So my wife is going through Weston Price’s Nutrition and Physical Degeneration, a must read from 1939 that still packs a hell of a punch. There are plenty of gems in it, but this one stuck out:
it is important to keep in mind that, in general, the wild animal life has largely escaped many of the degenerative processes which affect modern white peoples. We ascribe this to animal instinct in the matter of food selection. It is possible that man has lost through disuse some of the normal faculty for consciously recognizing body requirements. In other words, the only hunger of which we now are conscious is a hunger for energy to keep us warm and to supply power. In general, we stop eating when an adequate amount of energy has been provided, whether or not the body building and repairing materials have been included in the food. Page 257
It’s interesting to think about how we seemingly think more now in terms of “all food is food” and “medicinals are medicinals”, even more so than seeing food in general as nourishment over energy source. We have this implanted survivalist instinct which may come more or less from eating Store Food that is nutritionally not food.

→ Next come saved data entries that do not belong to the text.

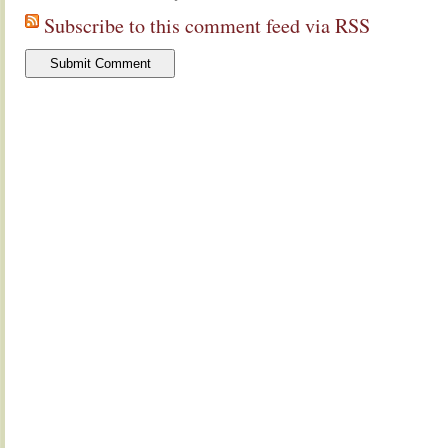
Subscribe to this comment feed via RSS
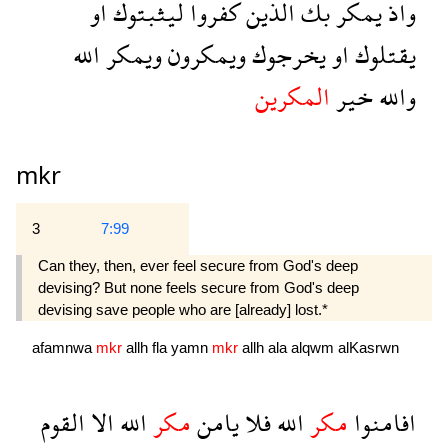
او
ليثبتوك
كفروا
الذين
بك
يمكر
واذ
الله
ويمكر
ويمكرون
يخرجوك
او
يقتلوك
المكرين
خير
والله
mkr
3
7:99
Can they, then, ever feel secure from God's deep
devising? But none feels secure from God's deep
devising save people who are [already] lost.*
afamnwa
mkr
allh
fla
yamn
mkr
allh
ala
alqwm
alKasrwn
القوم
الا
الله
مكر
يامن
فلا
الله
مكر
افامنوا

I’ve seen a tendency to carry on a lot of that survivalism into rewilding as though all calories are equal. Price’s book, in many, many instances, reminds us that this is absolutely not the case. The mores, ritual, and circumstance around wild foods that is pervasive amongst indigenous societies isn’t simply “doing what our parents did”, there is a mythos surrounding these foods and their applications, but that doesn’t mean a more literal sense of “this for that” doesn’t exist. That’s something Price drew out, possibly far better than most trained anthropologists who carried that same “all calories are equal” bias.
So I find this really fascinating. Kind of another area of the survivalism vs rewilding topic: What is the functionality of food? What do cravings tell us? How do we learn to listen?
Obviously that last point carries on ad infinitum throughout the rewilding process, but it’s important to draw it out because the things that should be obvious (what our bodies want), are the things we’ve become most adept at ignoring.